I Love PETs is a curated field guide. Its value comes from judgment that readers can inspect, not from collecting every link.

Quality Bar

Every decision-support page should help a reader answer:

What should I believe, why should I believe it, what might have changed, and what should I verify before building?

Good pages are practical, dated, scoped, and honest about failure.
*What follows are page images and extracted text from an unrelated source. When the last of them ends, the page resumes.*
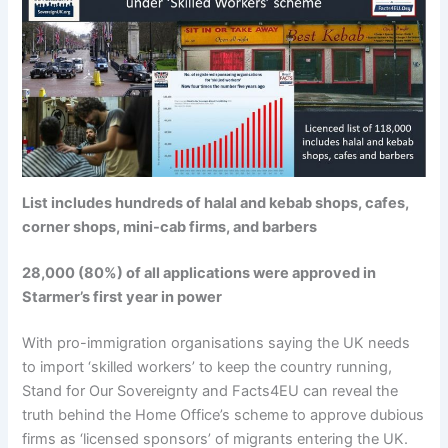
List includes hundreds of halal and kebab shops, cafes,
corner shops, mini-cab firms, and barbers
28,000 (80%) of all applications were approved in
Starmer’s first year in power
With pro-immigration organisations saying the UK needs
to import ‘skilled workers’ to keep the country running,
Stand for Our Sovereignty and Facts4EU can reveal the
truth behind the Home Office’s scheme to approve dubious
firms as ‘licensed sponsors’ of migrants entering the UK.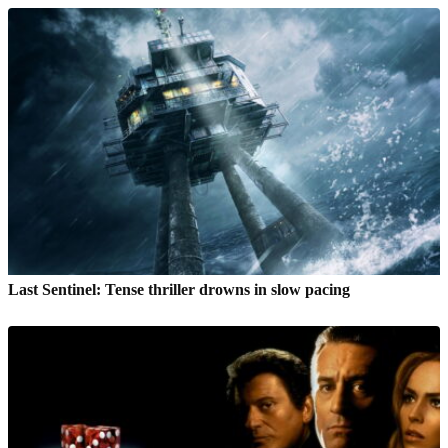
Last Sentinel: Tense thriller drowns in slow pacing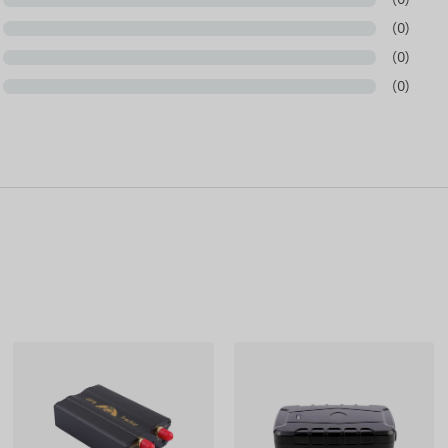
(0)
(0)
(0)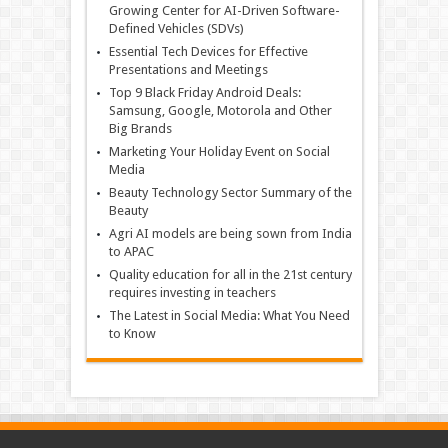
Growing Center for AI-Driven Software-
Defined Vehicles (SDVs)
Essential Tech Devices for Effective
Presentations and Meetings
Top 9 Black Friday Android Deals:
Samsung, Google, Motorola and Other
Big Brands
Marketing Your Holiday Event on Social
Media
Beauty Technology Sector Summary of the
Beauty
Agri AI models are being sown from India
to APAC
Quality education for all in the 21st century
requires investing in teachers
The Latest in Social Media: What You Need
to Know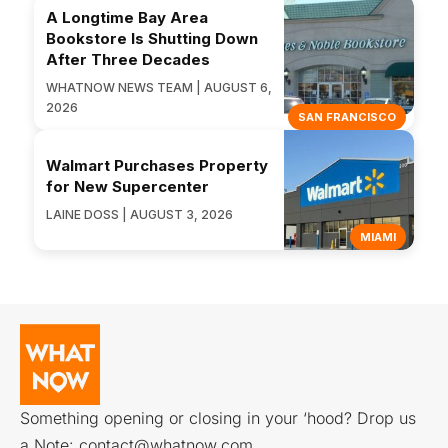
A Longtime Bay Area
Bookstore Is Shutting Down
After Three Decades
WHATNOW NEWS TEAM | AUGUST 6,
2026
SAN FRANCISCO
Walmart Purchases Property
for New Supercenter
LAINE DOSS | AUGUST 3, 2026
MIAMI
Something opening or closing in your ‘hood? Drop us
a Note:
contact@whatnow.com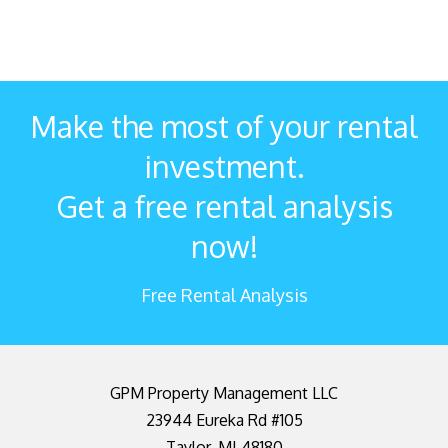
Make the most of your rental
investment.
Get a free rental analysis
now!
Free Rental Analysis
GPM Property Management LLC
23944 Eureka Rd #105
Taylor
,
MI
48180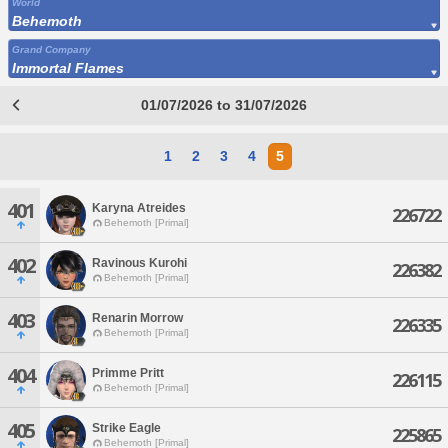
World
Behemoth
Grand Company
Immortal Flames
01/07/2026 to 31/07/2026
1
2
3
4
5
401
Karyna Atreides
226722
Behemoth [Primal]
402
Ravinous Kurohi
226382
Behemoth [Primal]
403
Renarin Morrow
226335
Behemoth [Primal]
404
Primme Pritt
226115
Behemoth [Primal]
405
Strike Eagle
225865
Behemoth [Primal]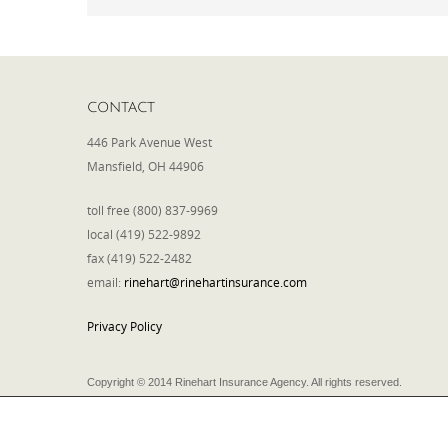
CONTACT
446 Park Avenue West
Mansfield, OH 44906
toll free (800) 837-9969
local (419) 522-9892
fax (419) 522-2482
email:
rinehart@rinehartinsurance.com
Privacy Policy
Copyright © 2014 Rinehart Insurance Agency. All rights reserved.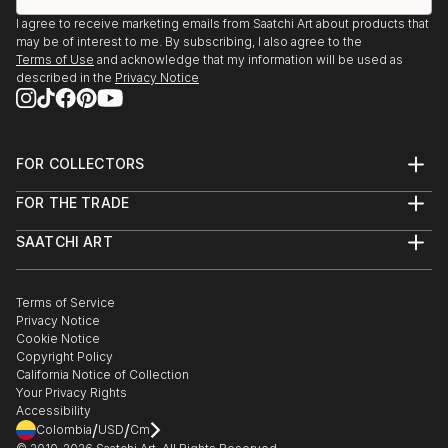
I agree to receive marketing emails from Saatchi Art about products that
may be of interest to me. By subscribing, I also agree to the
Terms of Use
and acknowledge that my information will be used as
described in the
Privacy Notice
FOR COLLECTORS
Art Advisory
FOR THE TRADE
Help Center
About
Returns
SAATCHI ART
Trade Program
Commissions
About
Hospitality
Curated Collections
Saatchi Art Stories
Commercial
How to Buy Art
The Other Art Fair
Terms of Service
Healthcare
Gift Card
Privacy Notice
Sell on Saatchi Art
Multi Family & Residential
Cookie Notice
Affiliate Program
Contact Art Consultant
Copyright Policy
Careers
California Notice of Collection
Contact Support
Your Privacy Rights
Accessibility
/
/
Colombia
USD
Cm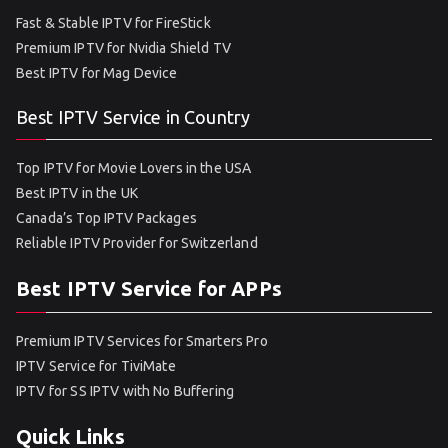
Fast & Stable IPTV for FireStick
Premium IPTV for Nvidia Shield TV
Best IPTV for Mag Device
Best IPTV Service in Country
Top IPTV for Movie Lovers in the USA
Best IPTV in the UK
Canada’s Top IPTV Packages
Reliable IPTV Provider for Switzerland
Best IPTV Service for APPs
Premium IPTV Services for Smarters Pro
IPTV Service for TiviMate
IPTV for SS IPTV with No Buffering
Quick Links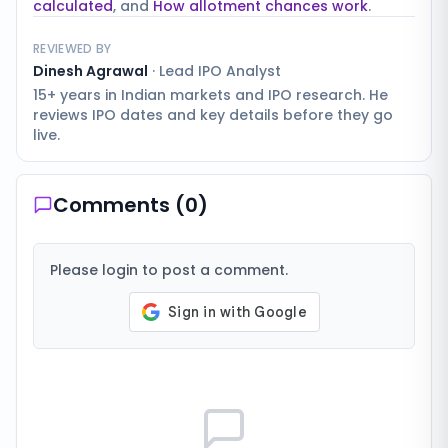
calculated
, and
How allotment chances work
.
REVIEWED BY
Dinesh Agrawal
·
Lead IPO Analyst
15+ years in Indian markets and IPO research. He
reviews IPO dates and key details before they go
live.
Comments (
0
)
Please login to post a comment.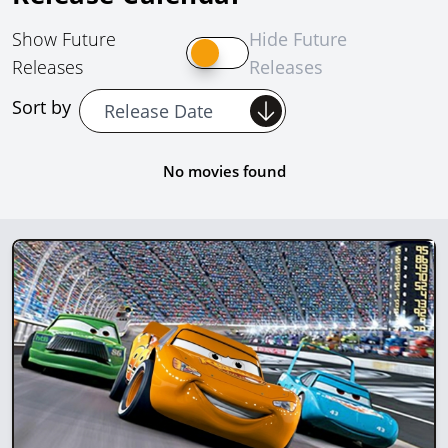
Show Future
Hide Future
Releases
Releases
Sort by
No movies found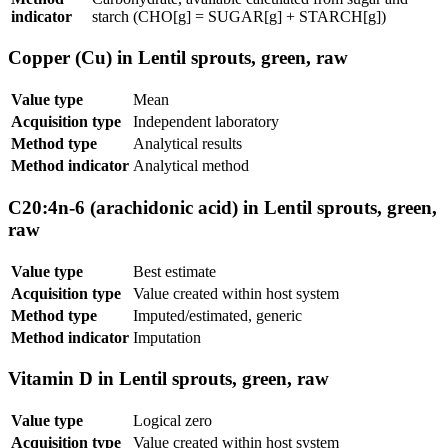
indicator
starch (CHO[g] = SUGAR[g] + STARCH[g])
Copper (Cu) in Lentil sprouts, green, raw
Value type
Mean
Acquisition type
Independent laboratory
Method type
Analytical results
Method indicator
Analytical method
C20:4n-6 (arachidonic acid) in Lentil sprouts, green,
raw
Value type
Best estimate
Acquisition type
Value created within host system
Method type
Imputed/estimated, generic
Method indicator
Imputation
Vitamin D in Lentil sprouts, green, raw
Value type
Logical zero
Acquisition type
Value created within host system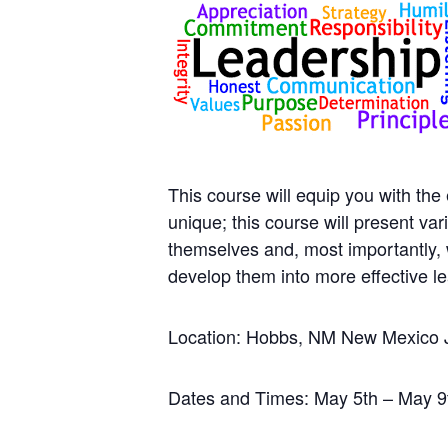
This course will equip you with the
unique; this course will present va
themselves and, most importantly, 
develop them into more effective l
Location: Hobbs, NM New Mexico 
Dates and Times: May 5th – May 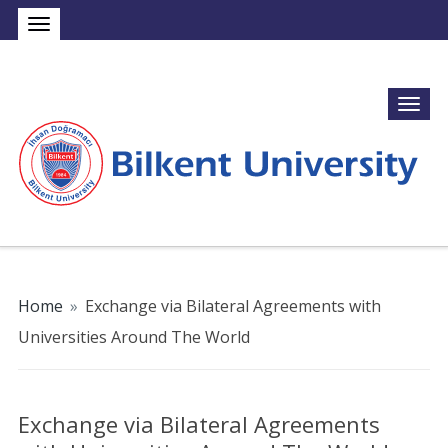
Home
»
Exchange via Bilateral Agreements with
Universities Around The World
Exchange via Bilateral Agreements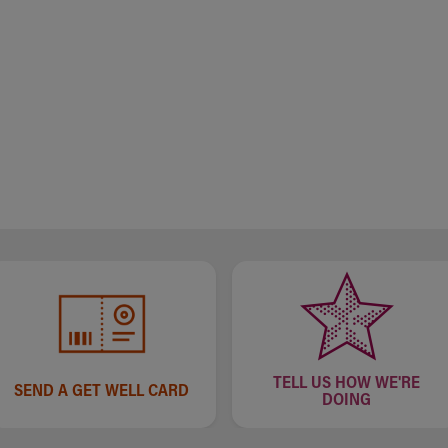
TELL US HOW WE'RE
SEND A GET WELL CARD
DOING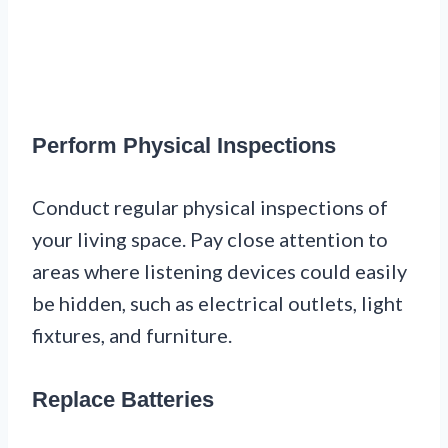
Perform Physical Inspections
Conduct regular physical inspections of
your living space. Pay close attention to
areas where listening devices could easily
be hidden, such as electrical outlets, light
fixtures, and furniture.
Replace Batteries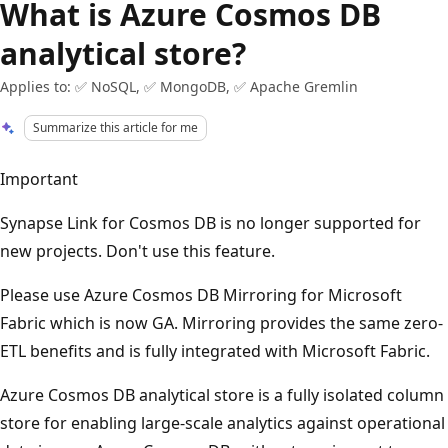
What is Azure Cosmos DB
analytical store?
Applies to: ✅ NoSQL, ✅ MongoDB, ✅ Apache Gremlin
Summarize this article for me
Important
Synapse Link for Cosmos DB is no longer supported for
new projects. Don't use this feature.
Please use Azure Cosmos DB Mirroring for Microsoft
Fabric which is now GA. Mirroring provides the same zero-
ETL benefits and is fully integrated with Microsoft Fabric.
Azure Cosmos DB analytical store is a fully isolated column
store for enabling large-scale analytics against operational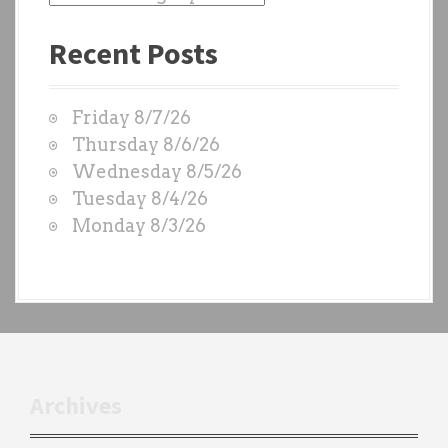
a
Recent Posts
s
t
W
Friday 8/7/26
O
Thursday 8/6/26
D
Wednesday 8/5/26
S
Tuesday 8/4/26
b
Monday 8/3/26
y
e
a
c
h
t
r
Archives
a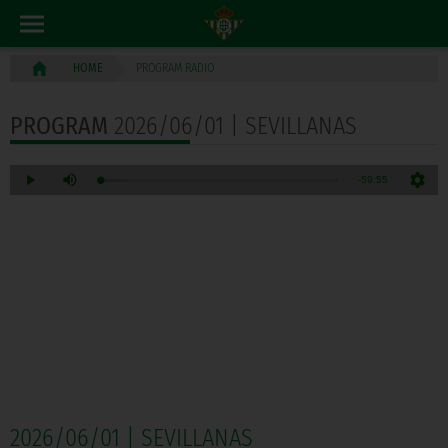
PROGRAM RADIO
HOME
PROGRAM
2026/06/01 | SEVILLANAS
2026/06/01 | SEVILLANAS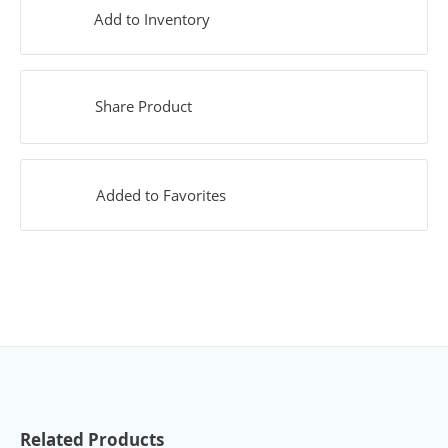
Add to Inventory
Share Product
Added to Favorites
Related Products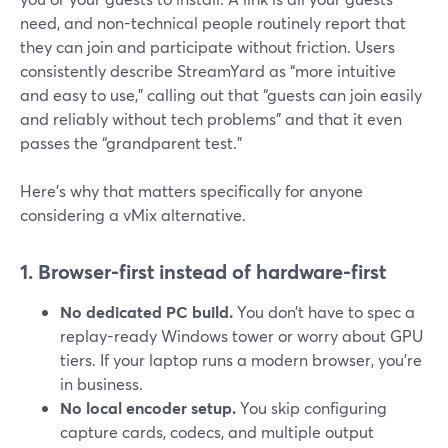
need, and non-technical people routinely report that
they can join and participate without friction. Users
consistently describe StreamYard as “more intuitive
and easy to use,” calling out that “guests can join easily
and reliably without tech problems” and that it even
passes the “grandparent test.”
Here’s why that matters specifically for anyone
considering a vMix alternative.
1. Browser-first instead of hardware-first
No dedicated PC build.
You don’t have to spec a
replay-ready Windows tower or worry about GPU
tiers. If your laptop runs a modern browser, you’re
in business.
No local encoder setup.
You skip configuring
capture cards, codecs, and multiple output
A page is not ready if it only explains what a PET is.

Required Page Qualities

Quality Standard
Decision support The page says when to use, when not to use, and what would change the recommendation.
Threat model The page names adversaries, protected assets, assumptions, and outputs.
Failure modes The page explains how the PET can fail or be misused.
Evidence Claims are sourced, measured, labeled as expert judgment, or placed in the claim register.
Specificity Examples name actors, data, outputs, and operational constraints.
Anti-hype The page does not imply a PET solves governance, security, utility, or output leakage by itself.

Minimum Useful Page

Every page should contain at least one of:

  • decision table;
  • worked example;
  • failure mode;
  • checklist;
  • concrete research problem;
  • tradeoff matrix.

Writing Rules

Prefer:

  • "Use this when..."
  • "Avoid this when..."
  • "This breaks when..."
  • "This does not protect against..."
  • "A good first experiment would be..."
  • "The hidden cost is..."

Avoid:

  • generic textbook prose;
  • unqualified "privacy-preserving" claims;
  • paper dumps;
  • tool lists without fit, threat model, or limitations;
  • empty sections waiting for future content.

Review Gate

Before opening a PR, check:

  • mkdocs build succeeds.
  • Navigation still reaches the changed page.
  • Internal links point to existing pages and anchors.
  • No empty headings remain.
  • The page contains at least one concrete decision aid.
  • Any deployment or tool claim is sourced or explicitly labeled as uncertain.

What Counts As Progress

Improving one important page is better than adding five shallow pages. A useful PR makes a reader more capable of choosing, rejecting, evaluating, or debugging a PET.